━━━ EXTRACTED DATA ━━━

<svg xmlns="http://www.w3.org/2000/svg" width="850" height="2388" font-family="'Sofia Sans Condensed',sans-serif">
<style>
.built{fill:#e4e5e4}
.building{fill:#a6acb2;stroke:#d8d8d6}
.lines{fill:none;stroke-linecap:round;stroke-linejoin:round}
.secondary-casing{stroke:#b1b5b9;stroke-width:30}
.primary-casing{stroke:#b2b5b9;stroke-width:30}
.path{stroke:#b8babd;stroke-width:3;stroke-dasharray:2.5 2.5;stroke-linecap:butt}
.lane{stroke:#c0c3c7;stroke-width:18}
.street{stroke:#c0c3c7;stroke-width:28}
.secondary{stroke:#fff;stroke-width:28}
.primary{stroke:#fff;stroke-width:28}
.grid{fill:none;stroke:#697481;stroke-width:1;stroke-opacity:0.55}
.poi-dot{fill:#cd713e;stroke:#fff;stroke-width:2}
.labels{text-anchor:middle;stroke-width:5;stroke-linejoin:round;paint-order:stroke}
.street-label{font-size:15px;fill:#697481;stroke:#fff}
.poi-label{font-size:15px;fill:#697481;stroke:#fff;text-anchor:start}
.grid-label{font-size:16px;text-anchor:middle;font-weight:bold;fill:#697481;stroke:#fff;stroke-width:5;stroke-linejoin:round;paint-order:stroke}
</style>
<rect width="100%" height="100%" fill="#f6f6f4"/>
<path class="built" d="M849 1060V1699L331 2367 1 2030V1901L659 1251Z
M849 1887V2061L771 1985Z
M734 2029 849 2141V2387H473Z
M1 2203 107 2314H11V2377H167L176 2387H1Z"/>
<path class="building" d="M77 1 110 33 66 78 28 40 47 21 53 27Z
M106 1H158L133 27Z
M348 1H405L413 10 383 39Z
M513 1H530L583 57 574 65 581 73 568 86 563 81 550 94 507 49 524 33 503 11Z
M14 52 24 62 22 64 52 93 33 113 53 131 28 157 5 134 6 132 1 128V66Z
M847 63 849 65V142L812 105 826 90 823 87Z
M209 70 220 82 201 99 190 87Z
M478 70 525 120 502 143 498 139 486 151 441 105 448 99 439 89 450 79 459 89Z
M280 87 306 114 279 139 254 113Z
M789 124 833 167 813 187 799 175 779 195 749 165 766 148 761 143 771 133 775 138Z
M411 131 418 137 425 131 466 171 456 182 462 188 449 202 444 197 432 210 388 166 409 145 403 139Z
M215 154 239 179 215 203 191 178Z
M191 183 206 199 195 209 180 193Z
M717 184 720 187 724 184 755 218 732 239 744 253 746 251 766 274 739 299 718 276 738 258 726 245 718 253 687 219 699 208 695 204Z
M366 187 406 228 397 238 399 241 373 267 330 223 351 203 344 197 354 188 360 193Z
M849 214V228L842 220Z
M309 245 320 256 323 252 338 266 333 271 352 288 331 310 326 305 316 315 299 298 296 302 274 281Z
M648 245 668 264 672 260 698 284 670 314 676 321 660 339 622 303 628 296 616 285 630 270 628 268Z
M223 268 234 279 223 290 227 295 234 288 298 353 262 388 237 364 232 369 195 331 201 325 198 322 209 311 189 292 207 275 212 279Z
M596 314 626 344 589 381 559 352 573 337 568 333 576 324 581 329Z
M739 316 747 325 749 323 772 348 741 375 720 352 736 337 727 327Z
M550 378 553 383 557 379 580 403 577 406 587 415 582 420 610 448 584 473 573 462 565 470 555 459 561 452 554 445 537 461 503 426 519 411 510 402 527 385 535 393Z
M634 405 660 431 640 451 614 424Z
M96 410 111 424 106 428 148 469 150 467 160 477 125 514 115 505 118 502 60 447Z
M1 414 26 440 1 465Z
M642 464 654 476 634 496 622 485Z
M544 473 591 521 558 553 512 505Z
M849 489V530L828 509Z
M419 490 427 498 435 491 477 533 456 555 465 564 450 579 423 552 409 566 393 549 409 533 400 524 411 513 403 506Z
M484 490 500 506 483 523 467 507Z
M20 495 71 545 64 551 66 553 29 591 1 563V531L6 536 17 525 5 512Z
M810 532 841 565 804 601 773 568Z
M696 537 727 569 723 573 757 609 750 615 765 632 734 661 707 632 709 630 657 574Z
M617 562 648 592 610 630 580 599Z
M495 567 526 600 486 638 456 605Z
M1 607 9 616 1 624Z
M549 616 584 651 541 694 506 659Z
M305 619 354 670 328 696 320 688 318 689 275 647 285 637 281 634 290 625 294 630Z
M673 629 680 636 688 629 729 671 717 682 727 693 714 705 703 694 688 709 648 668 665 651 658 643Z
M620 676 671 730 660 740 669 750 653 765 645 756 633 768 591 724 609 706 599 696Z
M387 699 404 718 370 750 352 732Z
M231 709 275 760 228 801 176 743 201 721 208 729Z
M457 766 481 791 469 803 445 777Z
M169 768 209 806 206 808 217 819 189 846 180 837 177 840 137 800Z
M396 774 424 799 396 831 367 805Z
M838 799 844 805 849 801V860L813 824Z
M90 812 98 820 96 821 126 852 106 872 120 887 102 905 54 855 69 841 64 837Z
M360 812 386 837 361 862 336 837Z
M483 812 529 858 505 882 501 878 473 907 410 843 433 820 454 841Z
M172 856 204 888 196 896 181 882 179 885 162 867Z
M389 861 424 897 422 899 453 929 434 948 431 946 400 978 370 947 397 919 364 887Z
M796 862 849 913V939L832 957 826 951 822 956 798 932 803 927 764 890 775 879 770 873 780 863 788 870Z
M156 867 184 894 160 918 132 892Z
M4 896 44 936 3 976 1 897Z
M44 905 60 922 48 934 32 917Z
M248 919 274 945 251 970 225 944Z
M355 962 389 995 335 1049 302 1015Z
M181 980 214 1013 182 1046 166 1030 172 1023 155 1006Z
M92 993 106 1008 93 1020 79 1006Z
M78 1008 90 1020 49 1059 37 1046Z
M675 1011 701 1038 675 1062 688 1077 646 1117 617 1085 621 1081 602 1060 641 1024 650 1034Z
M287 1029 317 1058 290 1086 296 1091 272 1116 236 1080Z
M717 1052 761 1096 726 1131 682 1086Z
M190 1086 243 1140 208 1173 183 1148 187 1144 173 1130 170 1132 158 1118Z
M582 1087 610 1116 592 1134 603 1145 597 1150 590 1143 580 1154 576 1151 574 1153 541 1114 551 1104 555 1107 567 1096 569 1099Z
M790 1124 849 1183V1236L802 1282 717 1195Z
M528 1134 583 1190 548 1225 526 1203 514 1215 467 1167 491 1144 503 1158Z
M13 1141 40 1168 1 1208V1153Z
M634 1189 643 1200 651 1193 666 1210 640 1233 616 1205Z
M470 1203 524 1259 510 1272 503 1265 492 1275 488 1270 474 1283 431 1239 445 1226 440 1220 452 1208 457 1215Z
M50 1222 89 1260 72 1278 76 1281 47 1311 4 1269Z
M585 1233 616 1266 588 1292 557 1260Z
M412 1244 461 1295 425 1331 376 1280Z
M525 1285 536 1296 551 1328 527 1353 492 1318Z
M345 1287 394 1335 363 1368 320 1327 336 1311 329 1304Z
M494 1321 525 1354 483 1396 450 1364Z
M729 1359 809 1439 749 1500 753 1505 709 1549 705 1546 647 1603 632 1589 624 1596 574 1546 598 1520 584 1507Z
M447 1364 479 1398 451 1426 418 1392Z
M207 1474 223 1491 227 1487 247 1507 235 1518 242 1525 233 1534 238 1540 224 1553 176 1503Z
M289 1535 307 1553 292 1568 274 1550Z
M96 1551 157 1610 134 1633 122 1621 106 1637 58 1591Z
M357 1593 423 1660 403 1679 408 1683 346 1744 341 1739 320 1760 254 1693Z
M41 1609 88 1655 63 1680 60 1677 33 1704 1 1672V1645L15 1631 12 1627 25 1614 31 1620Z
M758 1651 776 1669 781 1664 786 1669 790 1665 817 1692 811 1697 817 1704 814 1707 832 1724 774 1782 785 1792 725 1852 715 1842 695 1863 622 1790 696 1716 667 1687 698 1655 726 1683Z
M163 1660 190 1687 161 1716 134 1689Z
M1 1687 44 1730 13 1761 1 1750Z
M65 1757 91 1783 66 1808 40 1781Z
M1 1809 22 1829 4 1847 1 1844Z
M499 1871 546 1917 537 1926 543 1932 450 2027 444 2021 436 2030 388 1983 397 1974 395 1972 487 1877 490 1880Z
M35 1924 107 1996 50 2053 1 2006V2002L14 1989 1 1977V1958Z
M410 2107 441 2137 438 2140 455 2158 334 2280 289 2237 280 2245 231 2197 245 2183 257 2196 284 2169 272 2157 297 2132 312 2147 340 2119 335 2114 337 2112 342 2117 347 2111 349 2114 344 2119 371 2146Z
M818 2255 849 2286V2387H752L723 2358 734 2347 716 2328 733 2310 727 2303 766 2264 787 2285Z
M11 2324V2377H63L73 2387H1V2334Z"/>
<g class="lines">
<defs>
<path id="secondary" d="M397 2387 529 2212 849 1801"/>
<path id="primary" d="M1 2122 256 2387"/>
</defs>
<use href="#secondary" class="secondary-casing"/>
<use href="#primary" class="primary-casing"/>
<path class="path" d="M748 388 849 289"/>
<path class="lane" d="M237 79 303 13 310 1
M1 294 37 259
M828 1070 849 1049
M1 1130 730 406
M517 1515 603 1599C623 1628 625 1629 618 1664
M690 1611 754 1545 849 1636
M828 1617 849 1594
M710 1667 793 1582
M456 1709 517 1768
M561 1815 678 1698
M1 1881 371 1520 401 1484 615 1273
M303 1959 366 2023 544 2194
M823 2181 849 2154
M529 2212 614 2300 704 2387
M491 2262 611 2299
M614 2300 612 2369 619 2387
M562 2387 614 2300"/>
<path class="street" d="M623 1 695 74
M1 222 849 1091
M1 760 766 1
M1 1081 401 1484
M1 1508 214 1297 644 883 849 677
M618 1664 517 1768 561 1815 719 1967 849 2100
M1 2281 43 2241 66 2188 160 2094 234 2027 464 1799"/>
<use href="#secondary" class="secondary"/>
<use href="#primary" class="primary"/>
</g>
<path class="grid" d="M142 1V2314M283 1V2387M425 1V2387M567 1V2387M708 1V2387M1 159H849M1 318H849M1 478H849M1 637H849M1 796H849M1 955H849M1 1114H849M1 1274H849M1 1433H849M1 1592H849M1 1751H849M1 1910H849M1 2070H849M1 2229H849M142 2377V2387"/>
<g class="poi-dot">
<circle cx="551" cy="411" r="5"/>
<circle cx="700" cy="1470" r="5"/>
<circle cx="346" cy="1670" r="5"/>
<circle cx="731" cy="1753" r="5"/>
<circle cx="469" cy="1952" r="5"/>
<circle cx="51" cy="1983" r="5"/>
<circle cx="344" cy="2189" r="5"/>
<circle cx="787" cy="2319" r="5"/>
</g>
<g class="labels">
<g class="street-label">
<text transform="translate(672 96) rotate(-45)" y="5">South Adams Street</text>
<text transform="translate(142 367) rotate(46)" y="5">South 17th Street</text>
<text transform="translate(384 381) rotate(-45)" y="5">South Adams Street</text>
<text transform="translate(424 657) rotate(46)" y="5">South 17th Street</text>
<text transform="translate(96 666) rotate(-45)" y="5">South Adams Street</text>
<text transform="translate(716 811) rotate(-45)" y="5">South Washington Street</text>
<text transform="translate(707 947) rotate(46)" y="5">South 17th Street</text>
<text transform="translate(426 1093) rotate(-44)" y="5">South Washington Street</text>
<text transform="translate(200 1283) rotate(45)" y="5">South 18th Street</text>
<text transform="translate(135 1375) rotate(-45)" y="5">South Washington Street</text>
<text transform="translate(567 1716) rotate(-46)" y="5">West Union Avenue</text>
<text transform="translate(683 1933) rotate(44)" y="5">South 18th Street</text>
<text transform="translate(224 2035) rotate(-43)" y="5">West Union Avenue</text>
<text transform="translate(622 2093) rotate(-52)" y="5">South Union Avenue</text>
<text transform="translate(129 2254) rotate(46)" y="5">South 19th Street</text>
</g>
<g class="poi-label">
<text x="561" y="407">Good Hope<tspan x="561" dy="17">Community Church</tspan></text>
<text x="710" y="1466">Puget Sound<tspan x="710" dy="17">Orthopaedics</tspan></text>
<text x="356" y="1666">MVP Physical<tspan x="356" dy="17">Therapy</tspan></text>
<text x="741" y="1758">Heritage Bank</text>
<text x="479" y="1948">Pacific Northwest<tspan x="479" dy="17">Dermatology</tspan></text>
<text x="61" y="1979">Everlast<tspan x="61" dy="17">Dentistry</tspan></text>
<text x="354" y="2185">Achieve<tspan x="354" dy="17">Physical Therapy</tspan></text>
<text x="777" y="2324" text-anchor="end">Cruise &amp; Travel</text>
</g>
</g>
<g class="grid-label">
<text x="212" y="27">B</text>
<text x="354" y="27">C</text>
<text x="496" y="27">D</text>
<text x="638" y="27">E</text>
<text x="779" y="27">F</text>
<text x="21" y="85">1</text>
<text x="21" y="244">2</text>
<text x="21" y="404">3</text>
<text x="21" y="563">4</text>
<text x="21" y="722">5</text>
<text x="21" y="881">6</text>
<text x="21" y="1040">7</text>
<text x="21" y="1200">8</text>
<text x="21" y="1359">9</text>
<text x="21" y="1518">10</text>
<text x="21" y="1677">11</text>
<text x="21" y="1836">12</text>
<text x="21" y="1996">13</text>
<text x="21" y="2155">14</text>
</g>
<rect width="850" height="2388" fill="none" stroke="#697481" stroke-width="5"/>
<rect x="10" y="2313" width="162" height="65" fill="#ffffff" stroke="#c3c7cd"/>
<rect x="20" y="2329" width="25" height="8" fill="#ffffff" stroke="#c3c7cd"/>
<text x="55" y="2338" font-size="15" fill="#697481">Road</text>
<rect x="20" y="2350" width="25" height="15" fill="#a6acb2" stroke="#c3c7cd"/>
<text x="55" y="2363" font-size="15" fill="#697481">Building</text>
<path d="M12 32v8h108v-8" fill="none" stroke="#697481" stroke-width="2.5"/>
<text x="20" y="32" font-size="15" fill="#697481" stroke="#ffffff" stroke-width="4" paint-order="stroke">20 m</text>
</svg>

━━━

WHAT NEEDS TO BE DONE:
Show all lines above holding "linecap".

ANSWER TO THIS TASK:
.lines{fill:none;stroke-linecap:round;stroke-linejoin:round}
.path{stroke:#b8babd;stroke-width:3;stroke-dasharray:2.5 2.5;stroke-linecap:butt}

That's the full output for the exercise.